TairikuOkami

Level 23
Verified
Content Creator
This is one of the reasons, I do use a realtime AV. AVs are snitches as proven many times, like BD helping FBI. Ask people in prisons.
Even cloud storages are not safe, MS helped to imprison many people, because of scanning of their online content, there goes WD.
Excuses like they are bad guys do not apply. They either respect it or not. In China bad guys are those, who like democracy/Tibet.
 
Last edited:

Slyguy

Level 42
Verified
This is one of the reasons, I do use a realtime AV. AVs are snitches as proven many times, like BD helping FBI. Ask people in prisons.
Even cloud storages are not safe, MS helped to imprison many people, because of scanning of their online content, there goes WD.
Excuses like they are bad guys do not apply. They either respect it or not. In China bad guys are those, who like democracy/Tibet.
Agreed. It's a big and growing issue.

This is why Zero-Knowledge is so important in services/products. I use a Zero Knowledge cloud service that comes standard with 3-layer encryption, then I encrypt it before that with my own AES256 encryption tool. To chance of getting any readable, useful data from my cloud is zero. Since it is a zero knowledge firm they can't get it regardless. These days I seek out and use zero knowledge when possible and recommend everyone I talk to do the same. If a company that hosts your email can read your email then your email isn't secure. If a company that hosts your files can view your files, then it isn't secure.
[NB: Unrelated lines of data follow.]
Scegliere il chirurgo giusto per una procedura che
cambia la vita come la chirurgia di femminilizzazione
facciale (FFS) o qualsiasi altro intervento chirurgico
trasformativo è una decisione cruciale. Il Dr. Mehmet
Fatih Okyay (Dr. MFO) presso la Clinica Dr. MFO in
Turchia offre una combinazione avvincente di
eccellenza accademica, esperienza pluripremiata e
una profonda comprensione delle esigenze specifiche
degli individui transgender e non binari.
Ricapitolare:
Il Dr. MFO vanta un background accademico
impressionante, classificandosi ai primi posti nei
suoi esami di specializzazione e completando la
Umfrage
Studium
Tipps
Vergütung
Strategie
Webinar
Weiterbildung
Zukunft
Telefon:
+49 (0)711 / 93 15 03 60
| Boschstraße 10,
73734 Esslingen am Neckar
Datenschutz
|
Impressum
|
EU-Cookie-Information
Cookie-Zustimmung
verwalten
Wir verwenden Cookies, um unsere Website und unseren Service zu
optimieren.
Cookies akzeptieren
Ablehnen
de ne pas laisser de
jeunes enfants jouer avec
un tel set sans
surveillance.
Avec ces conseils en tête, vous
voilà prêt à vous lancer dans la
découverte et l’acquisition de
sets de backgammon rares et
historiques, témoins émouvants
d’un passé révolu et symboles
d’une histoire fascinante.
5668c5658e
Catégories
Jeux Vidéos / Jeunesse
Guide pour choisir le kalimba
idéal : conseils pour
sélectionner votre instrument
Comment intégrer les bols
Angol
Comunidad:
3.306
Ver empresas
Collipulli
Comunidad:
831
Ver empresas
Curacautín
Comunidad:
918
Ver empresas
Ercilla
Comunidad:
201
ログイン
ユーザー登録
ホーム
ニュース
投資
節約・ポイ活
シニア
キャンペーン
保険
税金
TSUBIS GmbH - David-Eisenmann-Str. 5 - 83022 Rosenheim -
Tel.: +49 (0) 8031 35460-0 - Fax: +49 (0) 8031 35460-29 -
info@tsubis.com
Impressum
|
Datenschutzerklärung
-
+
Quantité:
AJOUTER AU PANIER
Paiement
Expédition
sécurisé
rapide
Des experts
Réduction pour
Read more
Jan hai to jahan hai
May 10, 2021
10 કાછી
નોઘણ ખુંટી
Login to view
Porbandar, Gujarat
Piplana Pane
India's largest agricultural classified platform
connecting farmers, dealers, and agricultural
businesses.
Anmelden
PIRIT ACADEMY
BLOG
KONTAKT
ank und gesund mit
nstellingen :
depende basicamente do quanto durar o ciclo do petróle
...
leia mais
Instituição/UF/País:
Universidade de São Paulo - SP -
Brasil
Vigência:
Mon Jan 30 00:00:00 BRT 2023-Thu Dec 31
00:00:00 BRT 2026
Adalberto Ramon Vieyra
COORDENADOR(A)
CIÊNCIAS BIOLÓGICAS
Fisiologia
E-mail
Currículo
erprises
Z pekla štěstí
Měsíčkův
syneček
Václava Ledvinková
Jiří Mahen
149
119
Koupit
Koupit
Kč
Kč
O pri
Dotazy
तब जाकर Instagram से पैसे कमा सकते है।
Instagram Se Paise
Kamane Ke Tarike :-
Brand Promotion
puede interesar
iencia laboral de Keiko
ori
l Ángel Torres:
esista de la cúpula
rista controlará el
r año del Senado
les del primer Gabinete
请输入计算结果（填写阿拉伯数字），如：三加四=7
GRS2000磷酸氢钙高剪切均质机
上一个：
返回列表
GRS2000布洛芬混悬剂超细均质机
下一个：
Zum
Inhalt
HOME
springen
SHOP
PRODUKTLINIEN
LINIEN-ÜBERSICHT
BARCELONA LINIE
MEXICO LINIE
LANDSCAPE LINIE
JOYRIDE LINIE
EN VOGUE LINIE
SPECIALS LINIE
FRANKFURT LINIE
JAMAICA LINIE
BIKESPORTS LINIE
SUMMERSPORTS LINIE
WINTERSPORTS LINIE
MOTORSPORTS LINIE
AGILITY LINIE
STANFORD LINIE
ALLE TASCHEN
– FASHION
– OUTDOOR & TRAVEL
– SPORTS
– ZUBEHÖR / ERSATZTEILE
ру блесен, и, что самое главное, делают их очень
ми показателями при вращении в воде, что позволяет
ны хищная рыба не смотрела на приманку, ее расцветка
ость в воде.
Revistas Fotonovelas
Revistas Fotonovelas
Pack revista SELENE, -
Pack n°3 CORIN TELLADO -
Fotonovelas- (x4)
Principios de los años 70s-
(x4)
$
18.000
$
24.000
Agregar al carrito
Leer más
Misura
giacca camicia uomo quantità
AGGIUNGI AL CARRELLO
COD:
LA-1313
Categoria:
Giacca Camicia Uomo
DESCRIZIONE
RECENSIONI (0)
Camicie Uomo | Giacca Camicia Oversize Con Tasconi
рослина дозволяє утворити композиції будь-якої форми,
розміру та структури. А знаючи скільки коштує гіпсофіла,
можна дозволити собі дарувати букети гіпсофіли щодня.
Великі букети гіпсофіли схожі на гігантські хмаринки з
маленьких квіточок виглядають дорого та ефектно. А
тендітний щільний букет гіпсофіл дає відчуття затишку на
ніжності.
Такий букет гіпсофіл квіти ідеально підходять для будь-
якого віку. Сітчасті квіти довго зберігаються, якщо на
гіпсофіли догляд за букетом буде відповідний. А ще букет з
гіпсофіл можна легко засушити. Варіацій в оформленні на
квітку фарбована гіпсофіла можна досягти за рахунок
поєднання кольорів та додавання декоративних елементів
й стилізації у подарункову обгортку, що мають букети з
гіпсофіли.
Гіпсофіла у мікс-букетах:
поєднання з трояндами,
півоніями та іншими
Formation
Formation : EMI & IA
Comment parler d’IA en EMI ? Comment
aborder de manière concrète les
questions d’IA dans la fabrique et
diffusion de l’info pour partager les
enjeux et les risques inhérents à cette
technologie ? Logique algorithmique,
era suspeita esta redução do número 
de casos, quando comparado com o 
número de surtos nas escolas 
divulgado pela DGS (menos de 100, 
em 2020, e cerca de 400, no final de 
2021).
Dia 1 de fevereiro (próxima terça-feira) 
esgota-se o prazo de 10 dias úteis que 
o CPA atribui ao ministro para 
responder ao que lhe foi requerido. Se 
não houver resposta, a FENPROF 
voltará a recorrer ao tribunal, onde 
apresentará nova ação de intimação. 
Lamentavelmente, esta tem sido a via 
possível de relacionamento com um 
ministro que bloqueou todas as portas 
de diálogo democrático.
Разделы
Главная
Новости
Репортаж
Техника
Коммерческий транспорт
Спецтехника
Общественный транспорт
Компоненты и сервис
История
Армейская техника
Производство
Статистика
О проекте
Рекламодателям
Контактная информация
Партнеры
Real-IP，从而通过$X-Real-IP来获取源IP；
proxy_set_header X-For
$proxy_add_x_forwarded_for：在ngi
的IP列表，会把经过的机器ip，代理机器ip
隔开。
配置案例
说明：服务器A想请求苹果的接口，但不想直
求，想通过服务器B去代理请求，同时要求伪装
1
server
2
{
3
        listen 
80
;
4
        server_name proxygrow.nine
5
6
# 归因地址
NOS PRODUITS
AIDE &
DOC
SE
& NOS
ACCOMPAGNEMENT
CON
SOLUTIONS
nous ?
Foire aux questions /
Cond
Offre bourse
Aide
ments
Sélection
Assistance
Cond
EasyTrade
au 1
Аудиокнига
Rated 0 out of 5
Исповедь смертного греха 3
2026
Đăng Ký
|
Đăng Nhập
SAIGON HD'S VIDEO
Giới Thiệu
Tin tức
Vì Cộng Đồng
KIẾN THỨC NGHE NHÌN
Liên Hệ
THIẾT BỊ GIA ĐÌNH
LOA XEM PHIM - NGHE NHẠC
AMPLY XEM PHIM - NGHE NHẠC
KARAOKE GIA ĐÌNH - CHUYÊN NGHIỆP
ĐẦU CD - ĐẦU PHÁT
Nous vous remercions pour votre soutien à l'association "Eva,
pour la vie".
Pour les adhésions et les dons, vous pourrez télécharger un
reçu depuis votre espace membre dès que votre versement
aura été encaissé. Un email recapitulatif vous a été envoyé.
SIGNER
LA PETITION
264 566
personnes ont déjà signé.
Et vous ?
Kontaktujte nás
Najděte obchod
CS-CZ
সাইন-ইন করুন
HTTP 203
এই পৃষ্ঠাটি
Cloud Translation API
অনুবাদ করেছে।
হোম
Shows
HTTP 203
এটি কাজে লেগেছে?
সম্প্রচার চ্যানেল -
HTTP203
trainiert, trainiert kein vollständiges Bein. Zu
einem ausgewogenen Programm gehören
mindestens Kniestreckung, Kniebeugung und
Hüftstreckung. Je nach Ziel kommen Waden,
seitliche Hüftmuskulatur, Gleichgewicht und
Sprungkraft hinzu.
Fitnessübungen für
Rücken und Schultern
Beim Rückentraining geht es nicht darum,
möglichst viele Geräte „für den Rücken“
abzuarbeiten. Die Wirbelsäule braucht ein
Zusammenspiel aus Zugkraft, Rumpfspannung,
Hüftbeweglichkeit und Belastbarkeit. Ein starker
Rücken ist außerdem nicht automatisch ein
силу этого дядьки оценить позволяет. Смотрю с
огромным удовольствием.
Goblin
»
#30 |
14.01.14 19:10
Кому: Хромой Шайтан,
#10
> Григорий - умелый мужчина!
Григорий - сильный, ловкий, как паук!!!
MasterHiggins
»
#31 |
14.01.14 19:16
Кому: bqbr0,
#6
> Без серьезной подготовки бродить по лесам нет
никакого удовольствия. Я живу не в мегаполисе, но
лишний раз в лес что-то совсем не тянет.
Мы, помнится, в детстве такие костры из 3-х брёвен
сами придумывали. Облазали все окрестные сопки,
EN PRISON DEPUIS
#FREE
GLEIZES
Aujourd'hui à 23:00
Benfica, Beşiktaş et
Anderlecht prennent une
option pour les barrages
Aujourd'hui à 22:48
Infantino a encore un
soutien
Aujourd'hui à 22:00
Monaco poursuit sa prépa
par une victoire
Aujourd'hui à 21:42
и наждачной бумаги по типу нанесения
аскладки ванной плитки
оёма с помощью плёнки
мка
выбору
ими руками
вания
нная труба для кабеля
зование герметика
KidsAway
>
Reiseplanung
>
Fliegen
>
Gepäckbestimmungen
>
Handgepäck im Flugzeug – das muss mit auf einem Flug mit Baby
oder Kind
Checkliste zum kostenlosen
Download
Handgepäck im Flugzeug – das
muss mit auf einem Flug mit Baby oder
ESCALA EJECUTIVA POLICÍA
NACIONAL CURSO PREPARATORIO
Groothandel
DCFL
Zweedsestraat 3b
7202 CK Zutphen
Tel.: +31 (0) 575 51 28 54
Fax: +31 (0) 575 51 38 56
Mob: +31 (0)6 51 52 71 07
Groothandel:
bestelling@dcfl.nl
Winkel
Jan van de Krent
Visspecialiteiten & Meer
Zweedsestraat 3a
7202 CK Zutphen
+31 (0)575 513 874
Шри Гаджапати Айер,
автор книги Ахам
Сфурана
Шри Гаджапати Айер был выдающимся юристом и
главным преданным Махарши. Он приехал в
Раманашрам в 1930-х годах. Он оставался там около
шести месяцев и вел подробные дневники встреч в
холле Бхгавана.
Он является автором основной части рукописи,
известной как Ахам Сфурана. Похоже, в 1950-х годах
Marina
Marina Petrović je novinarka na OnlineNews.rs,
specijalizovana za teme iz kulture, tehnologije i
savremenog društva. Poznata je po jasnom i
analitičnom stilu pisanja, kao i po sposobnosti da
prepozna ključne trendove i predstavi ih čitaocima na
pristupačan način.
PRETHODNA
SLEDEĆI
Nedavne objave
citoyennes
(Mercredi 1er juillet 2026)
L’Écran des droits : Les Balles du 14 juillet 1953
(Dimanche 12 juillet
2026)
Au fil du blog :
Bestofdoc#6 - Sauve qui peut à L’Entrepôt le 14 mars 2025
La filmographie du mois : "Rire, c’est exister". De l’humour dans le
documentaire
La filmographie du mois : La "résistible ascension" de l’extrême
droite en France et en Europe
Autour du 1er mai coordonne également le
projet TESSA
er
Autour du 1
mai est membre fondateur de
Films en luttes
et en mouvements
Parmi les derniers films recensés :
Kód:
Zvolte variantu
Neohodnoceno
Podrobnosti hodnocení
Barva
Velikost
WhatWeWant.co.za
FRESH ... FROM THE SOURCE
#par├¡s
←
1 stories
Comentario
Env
The common way to avoid some AV snitching is to whitelist important drives/folders/files so they're totally ignored. This limits the ex-filtration of sensitive data. Sometimes I wonder if using a Russian or Chinese product might be better with the view that those govts probably have little to no interest in your stuff which may offer some immunity from the surveillance state in the USA?

Amazon and other firms can offer 'free' storage all they want, but I would still pay for more secure/private alternatives. That 'free' is very tempting and probably why they do it.

Is your cloud drive really private? Not according to fine print - NBC News
 

Slyguy

Level 42
Verified
Emsisoft uses SSL communication, we shouldn't overlook the importance of that.

Panda for example uses HTTP/80 for everything. Updates, logging/telemetry, cloud checks, etc.. Most other AV's seem to use HTTP/80 in some or most cases. Gdata also seems to use 443 for the important stuff.

I do not believe an AV should be communicating over plain text HTTP... But that's my opinion and it's another reason why I think Emsisoft is good.